Summer is time for camp—but it's also prime season for Lyme disease.
That's the reminder from diagnostic maker Quidel, which has launched an awareness campaign highlighting the rise and risk of the tick-borne infection as American summer camps open.
Describing the disease as an “epidemic within the pandemic,” the California-based firm, which manufactures the Sofia 2 Lyme FIA test, says people need to know more about the prevalence of Lyme disease, how to prevent it and when and how to test for it.

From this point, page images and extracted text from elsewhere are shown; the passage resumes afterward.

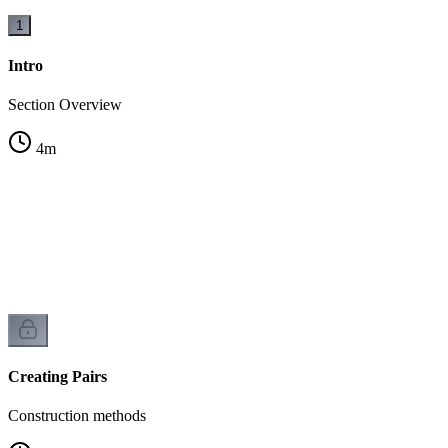
1
Intro
Section Overview
4
m
Creating Pairs
Construction methods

The Lyme virus is predicted to infect as many as 476,000 in the U.S. by year-end.
Lyme disease is growing more common across the U.S. as people spend more time outdoors—and after a warm winter that allowed ticks to thrive and many animals to stay active.
The campaign targets summer camp directors and counselors, reminding them how to protect staff and campers when they're outdoors and promoting rapid testing to detect Lyme infection early for more effective treatment.
“As the prevalence of Lyme disease intensifies, one thing that all experts agree upon is the need for testing immediately if there are signs that someone may have contracted Lyme disease,” said Judi Tilghman, vice president of technology assessment at Quidel.
Left undiagnosed and untreated, Lyme disease can lead to neurological defects, heart problems and other serious diseases, Tilghman said. “That’s why it is so important to take proper precautions, know the warning signs of Lyme disease and test immediately if Lyme disease is suspected.”
The campaign involves printed materials, social media, and the launch of a new website, LymeAnswers.com.
The website will contain answers to frequently asked questions such as causes, warning signs, symptoms and prevention. It will also provide infographics showing where Lyme disease is most prevalent, as well as statistics, clinical research, educational videos, links to additional resources, and advances in Lyme disease testing.
Tilghman says the campaign, which is part of a larger public education campaign by Quidel, aims to highlight three areas: how to prevent and reduce the chance of contracting the disease; what signs and symptoms people should look for that would trigger the need to be tested; and what testing is available and why prompt testing is important.
As such, the campaign pits Quidel’s rapid diagnostic against the mainstream ELISA test, developed by Immunetics, which was acquired by Oxford Immunotec in 2016.
The downside of ELISA, or enzyme-linked immunosorbent assay, is that it may not produce positive results during the early stages of Lyme disease. Plus, results can take anywhere from 24 hours to several days.
Quidel’s Sofia 2 Lyme FIA test involves a finger prick of blood and can be performed on-site by a nurse at summer camp, with results available within 15 minutes. This leads to speedier diagnosis and treatment. The test can be valid in the early stages of suspected Lyme disease.
Diagnostic firm IGeneX has also developed a test, Lyme ImmunoBlot, that aims to reduce the risk of false negatives and allow earlier detection of the disease. It was launched in 2017.